Dia mengaku banyak hal penting lain yang harus mendapatkan atensi publik, mulai dari masalah ketahanan pangan, energi dan kondisi ekonomi global.
"Mari kita jaga sama-sama kondisi ini. Kita menjaga situasi politik ini jangan mengalahkan yang lain-lain. Banyak kok urusan negara yang lain gitu. Itu tuh lebih penting daripada sekedar urusan politik. Pada akhirnya [jika terlalu memikirkan politik] imbuhnya malah bikin instability. Pada akhirnya so what," pungkas Moeldoko.
Baca Juga
Menurut catatan Bisnis, Majelis Kehormatan Mahkamah Konstitusi (MKMK) akan berunding untuk membahas putusan pelanggaran etik hakim MK terkait putusan batas usia capres-cawapres pada hari ini, Senin (6/11/2023).
“Mulai Senin berunding.
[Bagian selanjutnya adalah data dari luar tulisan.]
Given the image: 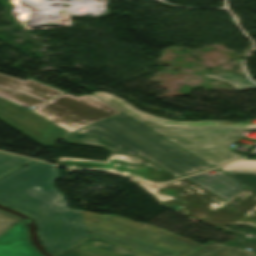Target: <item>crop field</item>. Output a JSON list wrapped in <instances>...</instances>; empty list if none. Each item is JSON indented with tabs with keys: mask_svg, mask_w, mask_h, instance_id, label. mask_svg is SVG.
Here are the masks:
<instances>
[{
	"mask_svg": "<svg viewBox=\"0 0 256 256\" xmlns=\"http://www.w3.org/2000/svg\"><path fill=\"white\" fill-rule=\"evenodd\" d=\"M220 168L225 172H256V160H241Z\"/></svg>",
	"mask_w": 256,
	"mask_h": 256,
	"instance_id": "15",
	"label": "crop field"
},
{
	"mask_svg": "<svg viewBox=\"0 0 256 256\" xmlns=\"http://www.w3.org/2000/svg\"><path fill=\"white\" fill-rule=\"evenodd\" d=\"M93 95L213 167L243 157L233 153L229 146L244 137L241 135L243 131L256 128L255 123L230 121L175 122L140 112L106 93H93Z\"/></svg>",
	"mask_w": 256,
	"mask_h": 256,
	"instance_id": "3",
	"label": "crop field"
},
{
	"mask_svg": "<svg viewBox=\"0 0 256 256\" xmlns=\"http://www.w3.org/2000/svg\"><path fill=\"white\" fill-rule=\"evenodd\" d=\"M33 160L0 153V178Z\"/></svg>",
	"mask_w": 256,
	"mask_h": 256,
	"instance_id": "14",
	"label": "crop field"
},
{
	"mask_svg": "<svg viewBox=\"0 0 256 256\" xmlns=\"http://www.w3.org/2000/svg\"><path fill=\"white\" fill-rule=\"evenodd\" d=\"M0 256H41L28 242L26 229L20 221L0 236Z\"/></svg>",
	"mask_w": 256,
	"mask_h": 256,
	"instance_id": "11",
	"label": "crop field"
},
{
	"mask_svg": "<svg viewBox=\"0 0 256 256\" xmlns=\"http://www.w3.org/2000/svg\"><path fill=\"white\" fill-rule=\"evenodd\" d=\"M65 141L141 157L176 177L213 168L123 113L69 135Z\"/></svg>",
	"mask_w": 256,
	"mask_h": 256,
	"instance_id": "2",
	"label": "crop field"
},
{
	"mask_svg": "<svg viewBox=\"0 0 256 256\" xmlns=\"http://www.w3.org/2000/svg\"><path fill=\"white\" fill-rule=\"evenodd\" d=\"M66 133L54 126L46 136L39 142L43 146L54 145L57 139L62 138Z\"/></svg>",
	"mask_w": 256,
	"mask_h": 256,
	"instance_id": "16",
	"label": "crop field"
},
{
	"mask_svg": "<svg viewBox=\"0 0 256 256\" xmlns=\"http://www.w3.org/2000/svg\"><path fill=\"white\" fill-rule=\"evenodd\" d=\"M250 188L256 190V173H227Z\"/></svg>",
	"mask_w": 256,
	"mask_h": 256,
	"instance_id": "17",
	"label": "crop field"
},
{
	"mask_svg": "<svg viewBox=\"0 0 256 256\" xmlns=\"http://www.w3.org/2000/svg\"><path fill=\"white\" fill-rule=\"evenodd\" d=\"M214 171L216 173L212 175L205 172L188 178L227 201L245 188L243 184L223 174L218 169Z\"/></svg>",
	"mask_w": 256,
	"mask_h": 256,
	"instance_id": "12",
	"label": "crop field"
},
{
	"mask_svg": "<svg viewBox=\"0 0 256 256\" xmlns=\"http://www.w3.org/2000/svg\"><path fill=\"white\" fill-rule=\"evenodd\" d=\"M256 253L211 242L188 256H254ZM55 256H142L91 235Z\"/></svg>",
	"mask_w": 256,
	"mask_h": 256,
	"instance_id": "8",
	"label": "crop field"
},
{
	"mask_svg": "<svg viewBox=\"0 0 256 256\" xmlns=\"http://www.w3.org/2000/svg\"><path fill=\"white\" fill-rule=\"evenodd\" d=\"M34 111L69 132L120 113L92 95L75 97L67 93Z\"/></svg>",
	"mask_w": 256,
	"mask_h": 256,
	"instance_id": "6",
	"label": "crop field"
},
{
	"mask_svg": "<svg viewBox=\"0 0 256 256\" xmlns=\"http://www.w3.org/2000/svg\"><path fill=\"white\" fill-rule=\"evenodd\" d=\"M63 91L35 82L19 80L0 74V98L24 108L37 105Z\"/></svg>",
	"mask_w": 256,
	"mask_h": 256,
	"instance_id": "9",
	"label": "crop field"
},
{
	"mask_svg": "<svg viewBox=\"0 0 256 256\" xmlns=\"http://www.w3.org/2000/svg\"><path fill=\"white\" fill-rule=\"evenodd\" d=\"M78 211L91 235L145 256H186L203 246L152 225Z\"/></svg>",
	"mask_w": 256,
	"mask_h": 256,
	"instance_id": "5",
	"label": "crop field"
},
{
	"mask_svg": "<svg viewBox=\"0 0 256 256\" xmlns=\"http://www.w3.org/2000/svg\"><path fill=\"white\" fill-rule=\"evenodd\" d=\"M19 219L9 216L5 213L0 212V235L8 230L14 223Z\"/></svg>",
	"mask_w": 256,
	"mask_h": 256,
	"instance_id": "18",
	"label": "crop field"
},
{
	"mask_svg": "<svg viewBox=\"0 0 256 256\" xmlns=\"http://www.w3.org/2000/svg\"><path fill=\"white\" fill-rule=\"evenodd\" d=\"M57 177L55 166L34 161L0 179V203L31 215L53 255L89 235L77 210L55 203L63 199L53 185Z\"/></svg>",
	"mask_w": 256,
	"mask_h": 256,
	"instance_id": "1",
	"label": "crop field"
},
{
	"mask_svg": "<svg viewBox=\"0 0 256 256\" xmlns=\"http://www.w3.org/2000/svg\"><path fill=\"white\" fill-rule=\"evenodd\" d=\"M202 76L227 82L237 90H244L256 87L255 85L248 82L244 77L237 76L230 72H224L221 74L203 73Z\"/></svg>",
	"mask_w": 256,
	"mask_h": 256,
	"instance_id": "13",
	"label": "crop field"
},
{
	"mask_svg": "<svg viewBox=\"0 0 256 256\" xmlns=\"http://www.w3.org/2000/svg\"><path fill=\"white\" fill-rule=\"evenodd\" d=\"M139 184L166 207L207 224L256 227V193L247 187L227 202L187 178L158 186Z\"/></svg>",
	"mask_w": 256,
	"mask_h": 256,
	"instance_id": "4",
	"label": "crop field"
},
{
	"mask_svg": "<svg viewBox=\"0 0 256 256\" xmlns=\"http://www.w3.org/2000/svg\"><path fill=\"white\" fill-rule=\"evenodd\" d=\"M59 202H61V203L65 204L64 200H61V201H59ZM57 203H58V202H57Z\"/></svg>",
	"mask_w": 256,
	"mask_h": 256,
	"instance_id": "19",
	"label": "crop field"
},
{
	"mask_svg": "<svg viewBox=\"0 0 256 256\" xmlns=\"http://www.w3.org/2000/svg\"><path fill=\"white\" fill-rule=\"evenodd\" d=\"M0 120L36 142L53 125L29 110L3 99H0Z\"/></svg>",
	"mask_w": 256,
	"mask_h": 256,
	"instance_id": "10",
	"label": "crop field"
},
{
	"mask_svg": "<svg viewBox=\"0 0 256 256\" xmlns=\"http://www.w3.org/2000/svg\"><path fill=\"white\" fill-rule=\"evenodd\" d=\"M57 161L59 165L75 170L113 172L148 183H160L174 179L173 176L147 161L129 156L111 154L105 162L72 158H58Z\"/></svg>",
	"mask_w": 256,
	"mask_h": 256,
	"instance_id": "7",
	"label": "crop field"
}]
</instances>
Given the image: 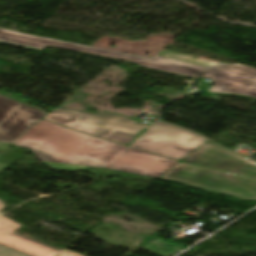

Senin, draf putusan sudah ada, cuma [isi putusan] belum yang rincinya,” kata Ketua MKMK Jimly Ashiddiqqie usai rangkaian sidang etik, dikutip Senin (6/11/2023).
Meskipun MKMK akan membahas banyak substansi dari berbagai laporan, dia menjamin bahwa prosesnya akan cukup dilakukan dalam sehari.
“Pasti alot, tetapi [kami] cuma bertiga. Kalau sembilan kan begitu berkumpul banyak pendapatnya. Kalau cuma bertiga gini bisa lah. Apalagi udah tua-tua,” katanya, merujuk pada dua anggota MKMK lainnya yakni Bintan R. Saragih dan Wahiduddin Adams.